Building on Dr. Seshamani’s comments, Director Fowler stated that the Innovation Center has been embedding various innovations into the Medicare program to support primary care, with a focus on collaboration across CMS. This includes the adoption of the ACO Investment Model as the Advanced Investment Payments Program as well as the upcoming ACO PC Flex Model.  She too then touched upon the proposal for new APCMt codes to enhance care coordination and team-based care. 

Dr. Jacobs explained the proposed changes in the 2025 Physician Fee Schedule related to primary care, focusing on the proposed APCM services. He detailed the three levels of APCM codes based on patient complexity and emphasized improvements in billing simplicity and care quality. He also highlighted requirements such as 24/7 care access, care management, and quality measurement.

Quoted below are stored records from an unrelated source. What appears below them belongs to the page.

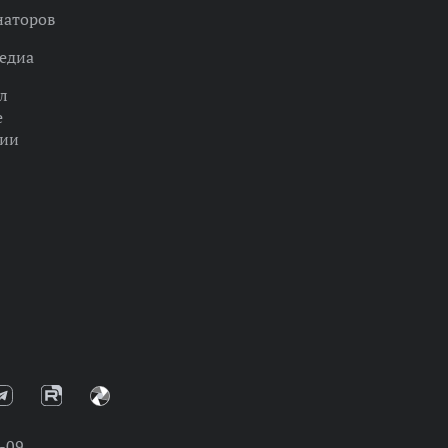
наторов
едиа
л
е
ции
-09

He encouraged the audience to thoroughly review proposed rules and weigh in with the agency by the close of the comment period, September 9th. 

Dr. Rawal explained that this APCM bundle is the first step in a multi-year effort to enhance the nation's primary care infrastructure and improve patient outcomes. After highlighting the Innovation Center's commitment to primary care transformation through various models and collaboration with the Center for Medicare, Dr. Rawal detailed a Request for Information (RFI) seeking feedback on designing a future hybrid primary care payment system that incentivizes advanced team-based care. The RFI seeks feedback to specific questions on extending value-based care opportunities, alleviating billing requirements, supporting person-centered care, advancing health equity, and improving quality of care. She encouraged comments on the RFI.

Following this presentation, PCC President and CEO Ann Greiner moderated a panel discussion with health leaders reflecting on CMS’s presentation. 

Dr. Navathe praised CMS for their thoughtful efforts to simplify coding and funding for primary care. However, he noted that the changes only apply to clinicians in advanced models, not all Medicare providers and questioned the extent of change and stressed the need to transform the primary care system nationwide. He highlighted that Medicare must lead this transformation. 

Coombs also lauded CMS for their efforts to strengthen primary care, noting that a fee-for-service system limits progress in advancing health equity. While acknowledging the proposed APCM codes could be a step toward value-based care, she stressed they alone could not ensure equity without addressing underlying disparities and patient cost barriers. Coombs highlighted the need for a value-based system designed to focus on health equity and reduce beneficiary cost-sharing. 

Dr. McKenzie also commended CMS for moving towards bundled payments and simplified coding, which she believes will reduce administrative burden and improve practice sustainability. However, she expressed concerns about cost-sharing barriers and emphasized the need for consistency in reporting and support for practice transformation. She also highlighted the importance of multi-payer adoption and ongoing support for physicians in implementing these changes. 

The panel provided further insight as they answered various questions from meeting attendees. As the event concluded, Greiner stressed the importance of engagement from and mobilization of the primary care community as reforms are debated. CMS also encouraged folks to submit additional questions and comments about the proposed rule and respond to an RFI included the proposed regulation.